▸ Telaah Materi:
- a) Dalam kutipan sumber, dengan sebutan apa nama Cak Mad semula tercatat di list para donatur?
- b) Daftarkan seluruh jabatan yang disebut dalam kutipan sumber.
- c) Periksa apakah tiap pernyataan berikut sesuai dengan kutipan sumber: (i) Ustadz Taufiq menganggap Masjid al-Muttaqien bernilai sejarah mendalam baginya; (ii) nama Cak Mad sejak awal dicantumkan secara terbuka di list donatur; (iii) Dr Taufiqulloh MPdI saat ini masih menjabat Ketua PDM Kabupaten Gresik.

▸ Kutipan Sumber:
---+---

Dia merupakan ayah kandung Dr Taufiqulloh MPdI, mantan Ketua Pimpinan Daerah Muhammadiyah (PDM) Kabupaten Gresik. Dari dia PWMU.CO mendapat informasi ada kisah inspiratif: orang kecil yang bersemangat besar ikut menyumbang pembangunan rumah Allah. Menurut Ustadz Taufiq, semula nama Cak Mad hanya terdaftar sebagai ‘Hamba Allah’ dalam list para donatur. Tapi agar kisah ini menggugah hati umat Islam lainnya, dia terpaksa ‘membocorkan’ nama Cak Mad.

Ustadz Taufiq, sapaannya, menjelaskan, Masjid al-Muttaqien memiliki nilai sejarah yang mendalam baginya. Ayahnya dahulu adalah penasihat sekaligus imam rawatib di masjid itu.

---+---

▸ Data Mentah:
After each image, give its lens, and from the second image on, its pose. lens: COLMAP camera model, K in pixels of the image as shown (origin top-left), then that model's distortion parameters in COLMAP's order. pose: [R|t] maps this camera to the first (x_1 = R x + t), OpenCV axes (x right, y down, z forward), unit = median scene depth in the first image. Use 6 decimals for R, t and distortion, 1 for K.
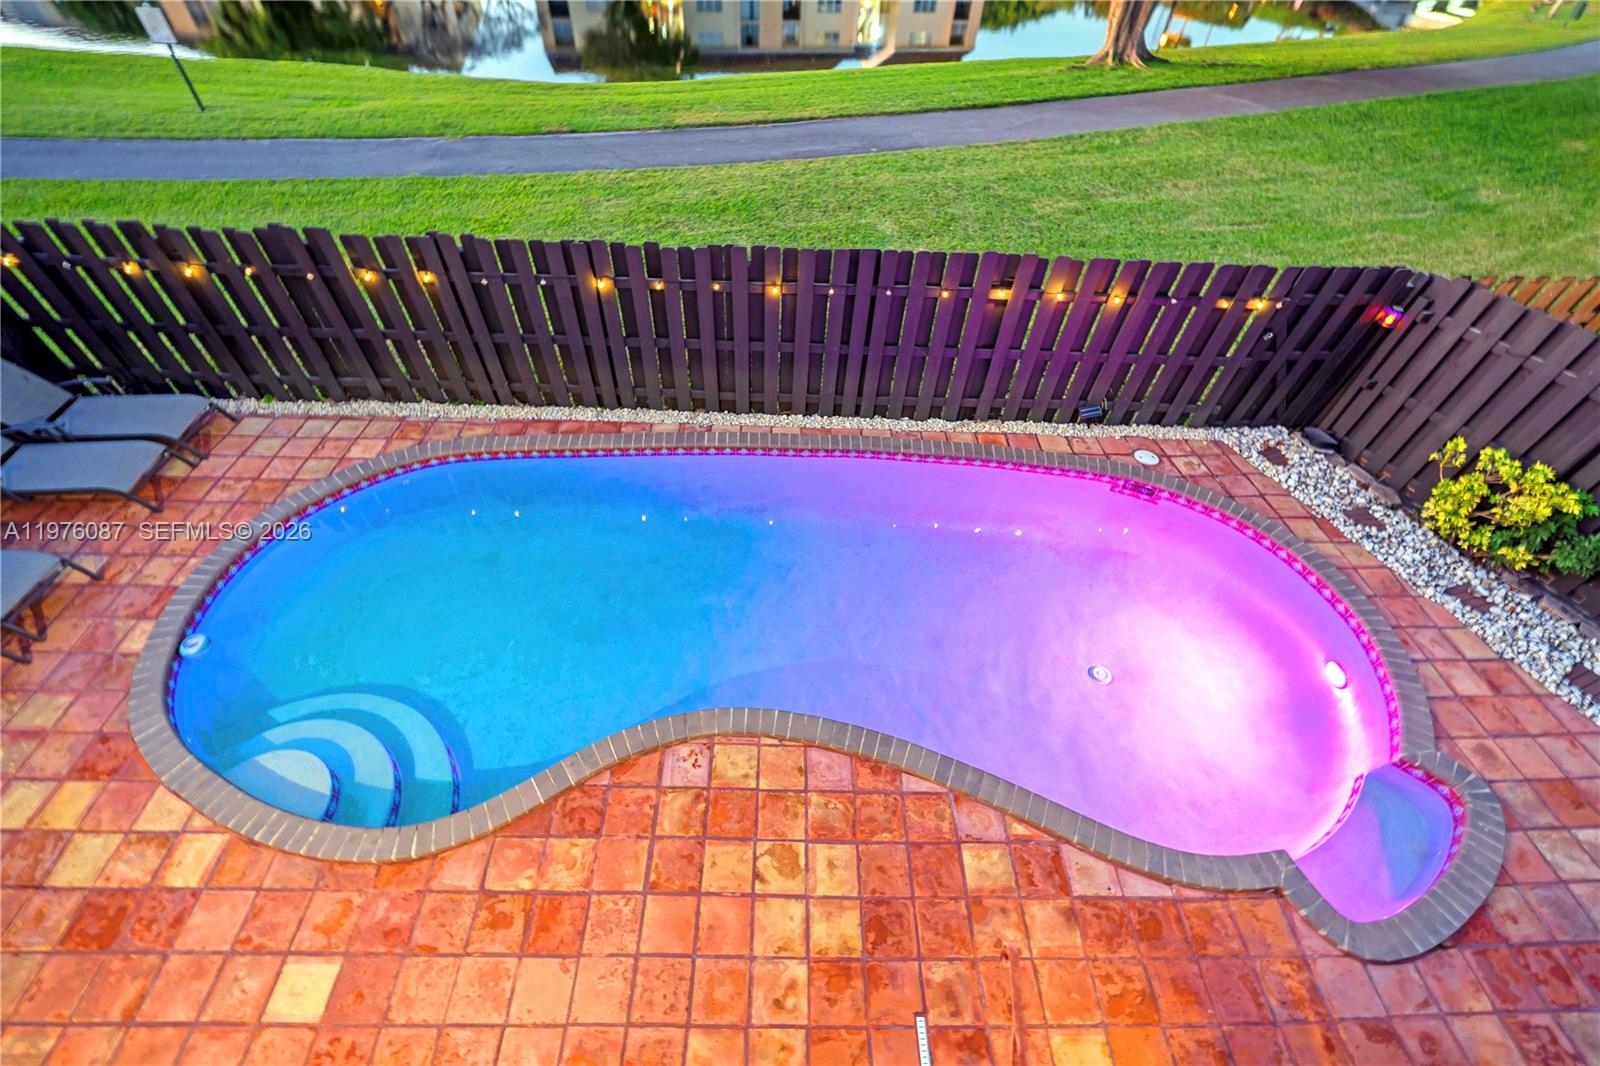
lens RADIAL K [[634.6, 0, 793.6], [0, 634.6, 519.2], [0, 0, 1]] dist [-0.000756, -0.000113]
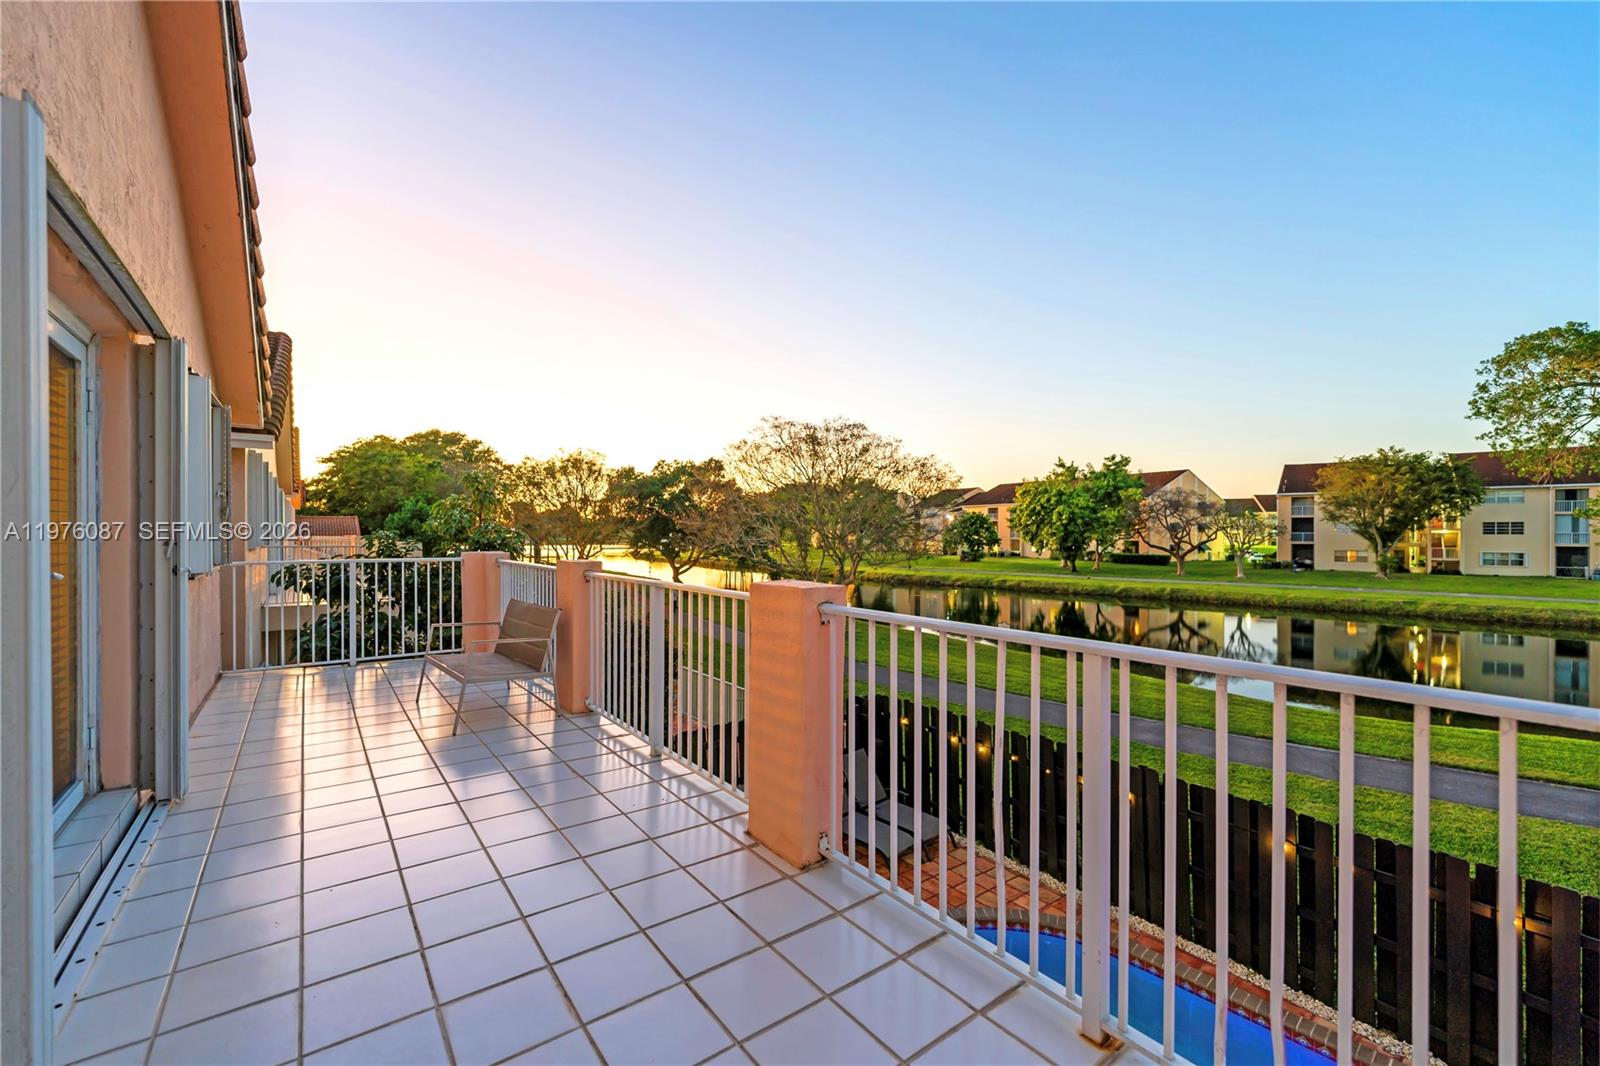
lens RADIAL K [[654.9, 0, 796.1], [0, 654.9, 531.4], [0, 0, 1]] dist [-0.001693, -0.000056]
pose [[0.590280, -0.035703, -0.806408, 0.135406], [-0.575471, 0.681942, -0.451430, 0.255662], [0.566041, 0.730534, 0.381991, -0.312412]]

---+---

▸ Hasil Latihan:
- a) Sebagai ‘Hamba Allah’.

- b)
- Ketua Pimpinan Daerah Muhammadiyah (PDM) Kabupaten Gresik (disebut sebagai mantan)
- penasihat
- imam rawatib

- c)
(i) Ya: "Masjid al-Muttaqien memiliki nilai sejarah yang mendalam baginya"
(ii) Tidak: "semula nama Cak Mad hanya terdaftar sebagai ‘Hamba Allah’ dalam list para donatur"
(iii) Tidak: "mantan Ketua Pimpinan Daerah Muhammadiyah (PDM) Kabupaten Gresik"